▶ _PAGE TEXT_
# # # # # # #

Return of the repressed; new days of rage for garment workers - and the disappeared...

Ashulia factory fired - May 2012
Ashulia factory fired - May 2012

After a long period of relative quiet, workers are again taking mass action in the Bangladeshi garment industry. Also; some comments on the recent wave of political 'disappearances'.

Submitted by Red Marriott on May 27, 2012

Since the deployment of the new Industrial Police Force (IPF) in 2010 struggles had been much reduced by the IP's innovative tactics(1). But recent events in Dhaka's industrial suburb of Ashulia and elsewhere suggest that workers' anger, solidarity, willingness to struggle and sheer weight of numbers can't be contained indefinitely.

Thursday, May 12th 2012, Ashulia, an industrial suburb of Dhaka; during the evening shift Salman, a store room worker at the Hameem Group factory, is reprimanded by a manager for using his mobile phone at work(2). The argument escalates into a physical fight. What happens next is unclear. According to police and management Salman was then taken to jail; it was reported matter-of-factly by several newspapers that;

According to the police...the director beat up Salman and handed him over to the police, they said. Ashulia police confirmed that he was sent in jail on Saturday.
http://www.thedailystar.net/newDesign/latest_news.php?nid=37659

But a different, even worse, version of events was soon to circulate amongst workers...

Saturday morning, May 14th, Hameem Group factory; Workers arrive at the factory to begin work. Seeing that Salman is still absent and hearing of the incident on Thursday, rumours spread that Salman was tortured to death by the managers and his body hidden. The workers gather in the factory, demanding to know what has happened to Salman - the Industrial Police arrive and begin trying to disperse the workers. The workers resist the cops and intense fighting breaks out. A store room is set ablaze and sweater machines are vandalised. By 10am the clashes spill out onto the main Dhaka-Tangail highway where police make repeated baton charges and workers respond with volleys of bricks, burn tires and block traffic.

The Hameem Group workers call out workers from neighbouring factories to join them; soon thousands of workers are fighting with police. The cops fire rubber bullets and tear gas. In the chaos, there are chases and counter-chases - in a crowd running away from a police charge a female garment worker, Nahar, 30, is hit by a bus and killed.

Workers begin attacking garment factory buildings along the highway, damaging 50 properties. Over 50 vehicles, 12 belonging to the Hameem Group, are also damaged. Fearing a contagious effect, 300 local factories stop production and send workers home - losing millions in lost production and adding to the mass of workers on the streets.

A police constable has a rifle snatched from him by a group of workers. Several TV crews are attacked and their cameras smashed, probably partly in response to recent use of film footage to identify rioters. Clashes continued until 1.30pm, by which time the area is swamped by cops and the Rapid Action Batallion para-militaries.

Apart from the dead worker, over 100 people are injured, including around a dozen cops and six journalists. Management of the Hameem Group estimate damage to the factory and machinery at Tk 10 crore (over $1 million).

# # # # # # #

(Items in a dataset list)
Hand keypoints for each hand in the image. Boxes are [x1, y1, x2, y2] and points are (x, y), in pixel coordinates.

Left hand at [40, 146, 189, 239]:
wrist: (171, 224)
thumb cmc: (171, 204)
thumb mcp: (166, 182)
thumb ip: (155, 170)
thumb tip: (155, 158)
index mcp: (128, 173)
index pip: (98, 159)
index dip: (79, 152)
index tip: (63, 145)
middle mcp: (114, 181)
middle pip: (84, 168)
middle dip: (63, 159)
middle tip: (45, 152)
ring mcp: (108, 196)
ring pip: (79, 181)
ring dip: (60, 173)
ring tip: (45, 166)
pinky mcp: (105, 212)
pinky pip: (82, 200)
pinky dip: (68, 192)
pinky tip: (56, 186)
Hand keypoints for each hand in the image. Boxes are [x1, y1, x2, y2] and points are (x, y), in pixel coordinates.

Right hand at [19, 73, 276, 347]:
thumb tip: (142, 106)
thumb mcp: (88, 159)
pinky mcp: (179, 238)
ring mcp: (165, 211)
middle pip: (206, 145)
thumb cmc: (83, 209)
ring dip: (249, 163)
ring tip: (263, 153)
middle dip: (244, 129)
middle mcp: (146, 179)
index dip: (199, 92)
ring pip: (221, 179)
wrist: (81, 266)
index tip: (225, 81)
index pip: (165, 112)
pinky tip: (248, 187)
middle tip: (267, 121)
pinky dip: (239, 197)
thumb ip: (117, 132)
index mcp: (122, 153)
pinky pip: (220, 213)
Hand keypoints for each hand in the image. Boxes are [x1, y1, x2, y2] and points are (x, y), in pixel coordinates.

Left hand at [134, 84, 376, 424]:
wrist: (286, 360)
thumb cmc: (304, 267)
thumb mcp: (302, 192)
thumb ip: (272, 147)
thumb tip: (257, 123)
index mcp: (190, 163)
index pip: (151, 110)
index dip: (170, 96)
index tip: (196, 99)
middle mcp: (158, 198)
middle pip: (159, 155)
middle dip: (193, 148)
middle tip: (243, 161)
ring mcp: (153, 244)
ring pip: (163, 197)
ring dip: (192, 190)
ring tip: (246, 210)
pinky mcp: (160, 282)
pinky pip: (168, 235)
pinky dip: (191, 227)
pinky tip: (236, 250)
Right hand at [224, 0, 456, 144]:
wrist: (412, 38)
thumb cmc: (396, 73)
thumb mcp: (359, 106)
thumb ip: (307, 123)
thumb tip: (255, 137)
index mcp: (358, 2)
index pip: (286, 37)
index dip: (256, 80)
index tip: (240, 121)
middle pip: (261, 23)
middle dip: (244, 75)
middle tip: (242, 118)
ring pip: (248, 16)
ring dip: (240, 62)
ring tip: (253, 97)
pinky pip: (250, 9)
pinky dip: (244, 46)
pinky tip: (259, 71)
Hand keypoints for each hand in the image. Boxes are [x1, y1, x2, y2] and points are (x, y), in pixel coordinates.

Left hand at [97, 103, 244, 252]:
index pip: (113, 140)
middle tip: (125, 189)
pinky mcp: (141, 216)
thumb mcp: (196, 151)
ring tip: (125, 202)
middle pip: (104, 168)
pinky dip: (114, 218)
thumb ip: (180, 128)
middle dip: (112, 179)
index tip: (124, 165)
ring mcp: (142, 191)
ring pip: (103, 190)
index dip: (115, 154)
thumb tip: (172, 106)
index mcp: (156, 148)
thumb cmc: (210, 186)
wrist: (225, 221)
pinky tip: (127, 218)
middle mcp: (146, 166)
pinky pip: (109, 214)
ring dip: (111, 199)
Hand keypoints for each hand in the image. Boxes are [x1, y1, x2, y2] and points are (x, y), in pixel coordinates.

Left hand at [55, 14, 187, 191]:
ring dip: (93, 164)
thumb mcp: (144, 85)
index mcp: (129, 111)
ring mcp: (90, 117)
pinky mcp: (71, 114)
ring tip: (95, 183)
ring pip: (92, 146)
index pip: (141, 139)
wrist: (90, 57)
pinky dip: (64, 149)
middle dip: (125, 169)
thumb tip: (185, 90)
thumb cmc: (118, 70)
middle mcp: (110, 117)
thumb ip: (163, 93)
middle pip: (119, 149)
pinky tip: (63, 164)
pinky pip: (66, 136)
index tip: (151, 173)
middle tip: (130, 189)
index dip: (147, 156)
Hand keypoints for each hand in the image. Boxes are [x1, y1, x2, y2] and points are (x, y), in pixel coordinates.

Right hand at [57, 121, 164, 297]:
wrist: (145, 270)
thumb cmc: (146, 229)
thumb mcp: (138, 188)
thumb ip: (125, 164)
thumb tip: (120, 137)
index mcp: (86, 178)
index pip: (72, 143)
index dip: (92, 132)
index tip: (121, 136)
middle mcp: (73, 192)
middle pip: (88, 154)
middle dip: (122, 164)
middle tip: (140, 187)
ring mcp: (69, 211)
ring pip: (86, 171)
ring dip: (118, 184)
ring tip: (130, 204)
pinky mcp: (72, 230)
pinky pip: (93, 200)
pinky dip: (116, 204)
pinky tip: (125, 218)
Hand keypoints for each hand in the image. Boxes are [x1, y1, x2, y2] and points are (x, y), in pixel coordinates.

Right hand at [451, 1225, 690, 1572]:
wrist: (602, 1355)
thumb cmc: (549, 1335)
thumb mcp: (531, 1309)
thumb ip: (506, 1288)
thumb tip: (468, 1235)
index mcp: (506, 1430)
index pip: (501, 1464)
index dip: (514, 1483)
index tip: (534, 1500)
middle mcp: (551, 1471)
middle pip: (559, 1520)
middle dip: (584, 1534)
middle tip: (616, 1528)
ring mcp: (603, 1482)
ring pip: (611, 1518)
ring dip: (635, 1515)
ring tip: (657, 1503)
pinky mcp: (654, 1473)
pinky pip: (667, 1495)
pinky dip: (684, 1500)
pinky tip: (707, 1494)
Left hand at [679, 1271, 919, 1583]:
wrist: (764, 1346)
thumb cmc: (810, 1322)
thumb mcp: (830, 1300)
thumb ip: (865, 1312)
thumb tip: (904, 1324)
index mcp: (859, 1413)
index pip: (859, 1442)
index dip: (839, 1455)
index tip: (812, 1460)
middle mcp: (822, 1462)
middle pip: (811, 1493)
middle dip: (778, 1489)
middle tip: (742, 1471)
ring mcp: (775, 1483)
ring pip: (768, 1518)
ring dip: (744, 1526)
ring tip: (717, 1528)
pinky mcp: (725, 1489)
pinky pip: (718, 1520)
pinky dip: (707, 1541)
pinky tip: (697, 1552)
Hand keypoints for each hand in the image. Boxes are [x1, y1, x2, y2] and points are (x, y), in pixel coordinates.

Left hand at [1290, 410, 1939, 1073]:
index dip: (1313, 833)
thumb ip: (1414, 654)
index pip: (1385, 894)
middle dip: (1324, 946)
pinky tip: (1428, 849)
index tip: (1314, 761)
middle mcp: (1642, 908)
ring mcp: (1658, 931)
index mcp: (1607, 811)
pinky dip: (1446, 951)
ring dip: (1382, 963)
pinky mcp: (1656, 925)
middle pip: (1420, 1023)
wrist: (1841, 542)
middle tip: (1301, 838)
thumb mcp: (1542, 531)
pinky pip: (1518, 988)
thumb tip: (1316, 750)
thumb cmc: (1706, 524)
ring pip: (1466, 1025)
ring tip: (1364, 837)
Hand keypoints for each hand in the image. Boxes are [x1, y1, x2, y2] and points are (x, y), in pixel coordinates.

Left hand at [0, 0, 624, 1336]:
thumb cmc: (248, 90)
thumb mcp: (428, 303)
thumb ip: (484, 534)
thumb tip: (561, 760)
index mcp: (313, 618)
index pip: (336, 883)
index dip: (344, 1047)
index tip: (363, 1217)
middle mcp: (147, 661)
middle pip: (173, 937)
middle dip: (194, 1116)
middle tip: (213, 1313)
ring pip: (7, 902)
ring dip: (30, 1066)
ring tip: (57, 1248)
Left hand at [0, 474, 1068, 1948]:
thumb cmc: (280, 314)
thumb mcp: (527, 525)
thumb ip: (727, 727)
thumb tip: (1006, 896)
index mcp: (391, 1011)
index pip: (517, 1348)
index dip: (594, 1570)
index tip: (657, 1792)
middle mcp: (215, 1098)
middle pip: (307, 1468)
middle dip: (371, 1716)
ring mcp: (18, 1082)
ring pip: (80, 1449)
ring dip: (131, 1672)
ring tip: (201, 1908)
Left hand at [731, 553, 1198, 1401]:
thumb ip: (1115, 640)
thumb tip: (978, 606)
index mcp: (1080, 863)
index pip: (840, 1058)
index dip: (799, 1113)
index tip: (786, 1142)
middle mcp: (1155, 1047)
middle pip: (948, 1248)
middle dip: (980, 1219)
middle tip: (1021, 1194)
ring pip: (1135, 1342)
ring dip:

# # # # # # #

▶ _TO DO_
A. Please reproduce word for word the part of the Ashulia garment workers article starting with "http://www.thedailystar.net/newDesign/latest_news.php?nid=37659" and going on through "circulate amongst workers...".
B. In the Ashulia garment workers article, how many local factories stopped production and sent their workers home?

▶ _ANSWERS FOR THIS EXERCISE_
A.
http://www.thedailystar.net/newDesign/latest_news.php?nid=37659

But a different, even worse, version of events was soon to circulate amongst workers...

B. 300